Personnes

NOUS, somme de deux unités démultipliées, nos âmes dépliées comme des nappes destinées aux tables allongées, embrassant ceux que nous avons aimés, et qui restent en nous présents jusqu’à la fin du jour.

TU serais elle, par instants, tu serais elle lorsqu’elle fuyait et refusait de répondre, lorsqu’elle mordait dans les derniers fruits – elle a mené de front vivre et détruire – pour elle, il était impossible qu’il en fût autrement.

JE cherche, dans un continent de silence, l’ancien murmure, le métronome des origines, les premiers mots, les premiers pas, les frappes douces et régulières des doigts sur les touches noires et blanches du chant.

2 réflexions sur “Personnes

  1. Ce très beau poème, lu isolément pourra être interprété très différemment. Cependant, j’ai fait le choix de le rattacher au dernier poème intitulé « Nervosité ». De la même façon que « Sans toi » était composé de deux textes mis en miroir qui constituaient deux réponses au deuil d’une relation, « Personnes » et « Nervosité » explore la rupture intime en l’inscrivant dans une perspective temporelle et relationnelle.

    Le mot « personne » vient du latin persona qui signifiait à l’origine masque de scène que portaient les acteurs de théâtre antique, puis l’acteur lui-même, porteur de masque, enfin le personnage joué par l’acteur.
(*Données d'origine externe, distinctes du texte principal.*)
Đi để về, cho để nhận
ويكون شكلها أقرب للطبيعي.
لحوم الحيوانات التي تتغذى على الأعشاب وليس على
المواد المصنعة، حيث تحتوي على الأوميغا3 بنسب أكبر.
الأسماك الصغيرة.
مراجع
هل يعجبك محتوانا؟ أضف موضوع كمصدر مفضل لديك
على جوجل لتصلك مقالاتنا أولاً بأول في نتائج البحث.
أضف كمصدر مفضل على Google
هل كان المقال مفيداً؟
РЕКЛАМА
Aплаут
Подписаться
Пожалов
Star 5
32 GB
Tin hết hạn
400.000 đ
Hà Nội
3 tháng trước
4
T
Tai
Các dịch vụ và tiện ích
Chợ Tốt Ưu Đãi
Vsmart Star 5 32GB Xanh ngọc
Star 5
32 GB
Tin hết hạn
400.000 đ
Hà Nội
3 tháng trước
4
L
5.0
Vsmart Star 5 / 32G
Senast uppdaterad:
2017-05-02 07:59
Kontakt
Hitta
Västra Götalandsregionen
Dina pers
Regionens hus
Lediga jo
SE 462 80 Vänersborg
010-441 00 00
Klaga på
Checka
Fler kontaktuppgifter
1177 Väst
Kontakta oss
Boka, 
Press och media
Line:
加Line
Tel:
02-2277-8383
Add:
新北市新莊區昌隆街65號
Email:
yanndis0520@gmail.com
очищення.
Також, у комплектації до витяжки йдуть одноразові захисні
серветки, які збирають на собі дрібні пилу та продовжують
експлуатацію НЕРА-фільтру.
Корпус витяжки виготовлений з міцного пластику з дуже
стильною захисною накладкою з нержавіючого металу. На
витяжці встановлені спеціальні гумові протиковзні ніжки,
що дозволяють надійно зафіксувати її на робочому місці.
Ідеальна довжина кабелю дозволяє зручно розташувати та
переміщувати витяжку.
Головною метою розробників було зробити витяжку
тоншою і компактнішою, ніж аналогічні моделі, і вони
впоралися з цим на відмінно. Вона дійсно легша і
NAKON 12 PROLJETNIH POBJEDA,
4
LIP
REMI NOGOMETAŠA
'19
C’est dans cette dernière acception que l’on doit entendre le titre de ce poème écrit avec un « s » terminal pour marquer le pluriel : « PersonneS »: il renvoie à la pluralité des facettes de la personnalité.

    Le texte fonctionne en entonnoir. Dans le premier mouvement, la narratrice évoque la déchirure intérieure à travers le prisme d’un « nous » renvoyant à « deux unités démultipliées », correspondant aux différentes facettes de sa personnalité, composées avec ceux qu’elle a aimés. Dans le deuxième mouvement, elle s’adresse à l’unité restante et lui demande de jouer à être l’autre, celle qui a disparu. Enfin, dans le troisième mouvement, la narratrice endosse le « je » pour épancher sa douleur face à la destruction d’une partie de son identité.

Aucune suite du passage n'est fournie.